Childhood mental disorders epidemiologically data, were remain relatively constant during the 21 world regions defined by Global Burden of Disease Study 2010. However, these prevalence rates were based on sporadic data, for some disorders or no data for specific disorders in childhood. According to the12-month global prevalence of childhood mental disorders in 2010 is shown that, anxiety disorder rates were higher in adolescents between the age of 15 to 19 years old and especially in females (32,2% general rate, 3,74% in males and 7,02% in females). Moreover The anxiety disorder rates in children between the age of 5 to 9 years old were (5,4%) and 21,8% in children between the age of 10-14. In both groups of children, the percentages of prevalence were higher in females.

These systematic reviews were then updated for GBD 2013, were the data for mental disorders in children and adolescents were sparse. This resulted in large uncertainty intervals around burden estimates despite mental disorders being found as the leading cause of disability in those aged under 25 years. Moreover, lack of absence of empirical data restricts the visibility of mental disorders in comparison with other diseases in childhood and makes it difficult to advocate for their inclusion as a priority in health initiatives

2.2. Anxiety disorder clinical features

The main clinical features of Separation Anxiety Disorder (SAD) is, the inordinate and developmental inappropriate anxiety about separation from the home or from attachment figures. The leading symptoms of that type of mental disorder, refers to anticipatory anxiety regarding separation events, persistent concerns about losing or being separated from an attachment figure, school denial, unwillingness to stay alone in the home, or to sleep alone, recurrent nightmares with a separation theme, and somatic complaints.

In particular, the clinical feature of school refusal has been reported to happen in about 75% of children with SAD, and also SAD occurs in 70%to 80% of children presenting with school refusal. In that case, epidemiologic studies exhibit that the rates of prevalence are from 3.5% to 5.1% with a mean age of onset from 4.3 to 8.0 years old (Masi et al., 2001).

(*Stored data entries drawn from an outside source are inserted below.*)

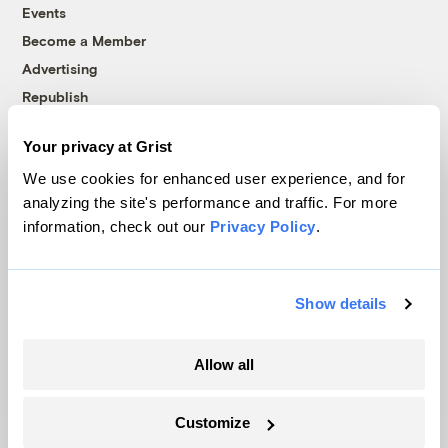
Events
Become a Member
Advertising
Republish
Accessibility
Your privacy at Grist
Follow us on Facebook
Follow us on Twitter
Follow us on Instagram
Follow us on YouTube
Follow us on Bluesky
We use cookies for enhanced user experience, and for
analyzing the site's performance and traffic. For more
© 1999-2026 Grist Magazine, Inc. All rights reserved.
information, check out our
Privacy Policy
.
Grist is powered by
WordPress VIP
.
Terms of Use
|
Privacy Policy
Show details
Allow all
Customize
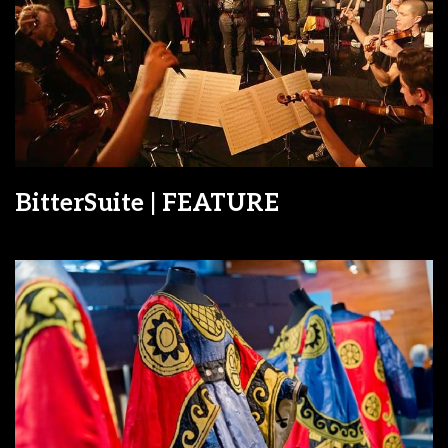
BitterSuite | FEATURE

One area that has attracted considerable attention is the potential link between childhood SAD and panic disorder in adulthood. Indirect support for this hypothesis is provided by retrospective studies of adults with anxiety disorders. Furthermore, the developmental sequel between childhood anxiety disorders and panic disorders in adult age, is also supported by the biologic challenge study, of Pine et al. (2000). Researchers at this study found that, children who suffer from SAD (but not social phobia) they showed respiratory changes during carbon dioxide inhalation that which had common characteristics with adults’ panic attacks. In a similar study, children with SAD and parents who suffer with panic attacks, were found to have significant percentage of atopic disorders, including asthma and allergies (Slattery et al., 2002).

On the other hand, Generalized Anxiety Disorder (GAD) in childhood, is characterized by immoderate worry and stress about daily life events that the child is not able to control effectively. That anxiety is expressed on most days and has a duration for at least 6 months, and also there is an extended distress or difficulty in performing everyday processes (Gale & Millichamp., 2016).